With urbanization on the rise, a closer look at food waste is required.
According to a report from the McKinsey Global Institute, between 2010 and 2025 one billion people earning more than $10 a day will move from rural areas into a city. As urbanization continues to increase researchers are spending their time looking into how the global food system will meet this growing food demand sustainably.
While the Food and Agriculture Organization of the United Nations projects that global food production needs to increase by 40 percent by 2030 and 70 percent by 2050, it's been estimated that 30 percent of global production is lost or wasted annually.

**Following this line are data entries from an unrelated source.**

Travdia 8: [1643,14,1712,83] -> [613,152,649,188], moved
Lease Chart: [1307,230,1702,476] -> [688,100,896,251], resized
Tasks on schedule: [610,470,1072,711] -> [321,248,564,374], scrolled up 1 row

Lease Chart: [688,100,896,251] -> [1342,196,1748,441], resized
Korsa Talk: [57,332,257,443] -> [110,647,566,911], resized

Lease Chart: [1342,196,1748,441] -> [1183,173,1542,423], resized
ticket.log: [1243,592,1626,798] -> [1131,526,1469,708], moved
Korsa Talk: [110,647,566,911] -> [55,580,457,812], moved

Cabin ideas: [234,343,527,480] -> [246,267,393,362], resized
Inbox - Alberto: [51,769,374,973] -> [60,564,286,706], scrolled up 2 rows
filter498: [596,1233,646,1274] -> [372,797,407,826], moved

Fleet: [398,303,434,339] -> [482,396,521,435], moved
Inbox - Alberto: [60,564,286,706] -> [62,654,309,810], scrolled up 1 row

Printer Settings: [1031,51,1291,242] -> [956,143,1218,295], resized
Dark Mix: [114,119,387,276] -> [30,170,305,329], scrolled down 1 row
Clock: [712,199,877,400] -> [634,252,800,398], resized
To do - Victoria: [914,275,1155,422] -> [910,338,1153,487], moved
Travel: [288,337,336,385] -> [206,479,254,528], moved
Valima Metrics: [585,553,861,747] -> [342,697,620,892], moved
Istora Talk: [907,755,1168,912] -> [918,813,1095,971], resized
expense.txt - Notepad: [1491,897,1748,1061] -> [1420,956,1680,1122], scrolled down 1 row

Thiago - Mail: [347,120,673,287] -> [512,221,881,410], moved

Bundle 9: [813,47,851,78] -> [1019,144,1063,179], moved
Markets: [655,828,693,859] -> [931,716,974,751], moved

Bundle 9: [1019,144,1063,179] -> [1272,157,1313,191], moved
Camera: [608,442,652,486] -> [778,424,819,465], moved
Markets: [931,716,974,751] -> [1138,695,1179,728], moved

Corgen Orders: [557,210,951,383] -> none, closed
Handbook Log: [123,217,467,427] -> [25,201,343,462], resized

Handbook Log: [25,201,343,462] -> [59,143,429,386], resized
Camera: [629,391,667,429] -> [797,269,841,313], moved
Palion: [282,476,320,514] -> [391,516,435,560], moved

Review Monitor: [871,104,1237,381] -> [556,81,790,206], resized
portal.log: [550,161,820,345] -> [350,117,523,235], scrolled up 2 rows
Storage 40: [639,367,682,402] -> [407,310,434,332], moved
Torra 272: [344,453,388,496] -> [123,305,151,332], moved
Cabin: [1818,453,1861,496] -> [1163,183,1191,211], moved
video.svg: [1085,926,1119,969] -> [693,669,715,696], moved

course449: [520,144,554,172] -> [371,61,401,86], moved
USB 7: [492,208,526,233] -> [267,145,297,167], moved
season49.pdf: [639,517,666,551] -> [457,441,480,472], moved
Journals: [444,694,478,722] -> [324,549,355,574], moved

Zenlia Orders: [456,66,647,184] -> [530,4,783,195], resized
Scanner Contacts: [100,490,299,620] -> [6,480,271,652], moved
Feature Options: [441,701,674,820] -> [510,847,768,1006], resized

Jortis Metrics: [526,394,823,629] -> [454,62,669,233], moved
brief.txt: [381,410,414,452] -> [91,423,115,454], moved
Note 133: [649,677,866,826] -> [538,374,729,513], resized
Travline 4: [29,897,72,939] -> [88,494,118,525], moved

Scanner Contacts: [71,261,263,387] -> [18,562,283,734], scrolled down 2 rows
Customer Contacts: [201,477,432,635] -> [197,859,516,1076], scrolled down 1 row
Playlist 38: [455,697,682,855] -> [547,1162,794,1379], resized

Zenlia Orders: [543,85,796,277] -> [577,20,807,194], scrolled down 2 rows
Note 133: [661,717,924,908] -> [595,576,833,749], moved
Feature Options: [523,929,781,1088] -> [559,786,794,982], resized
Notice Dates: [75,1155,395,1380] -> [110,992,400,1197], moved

As we discuss frequently, a lot of food waste occurs at the retail and consumer level, but also in low and middle income countries food waste often occurs more at the production and distribution level. A recent article in the Huffington Post explores the idea that one way to reduce food waste is to implement cold chains, a temperature controlled supply chain or rather, an uninterrupted series of storage and distribution models which maintain a given temperature range. These are often lacking or inefficient in low and middle income countries, but cold chains could contribute significantly to ensuring less food is wasted and more consumers, including low income households, are able to access diverse and nutritious foods.
The Huffington Post notes that, annually, 200 million tonnes of perishable foods could be saved if low income countries had the same level of cold chain technology and capacity as in high income countries. Toby Peters, Visiting Professor at the University of Birmingham argues specifically for "green" cold chains, he's quoted in The Huffington Post as saying, "what is needed is a paradigm shift to zero-emission, clean and cold technologies to transport food, while retaining its nutritional and economic value. We have to keep food-moving but we must not create an environmental disaster to prevent a social crisis".
With urbanization on the rise, globally and nationally the time has come for
policies to address cooling systems and post-harvest loss. The Global Alliance for Improved Nutrition (GAIN) has created the Nutrient Capture Facility in order to encourage action on the issue of post-harvest loss. And at the local level, supermarkets should be continuing to education consumers on not only their own food waste but on the kinds of policies that should be put into effect on a larger scale. From local shoppers to global policies, everyone needs to be educated and to do their part, to ensure less food is wasted and to ensure people gain access to healthy nutrient rich foods.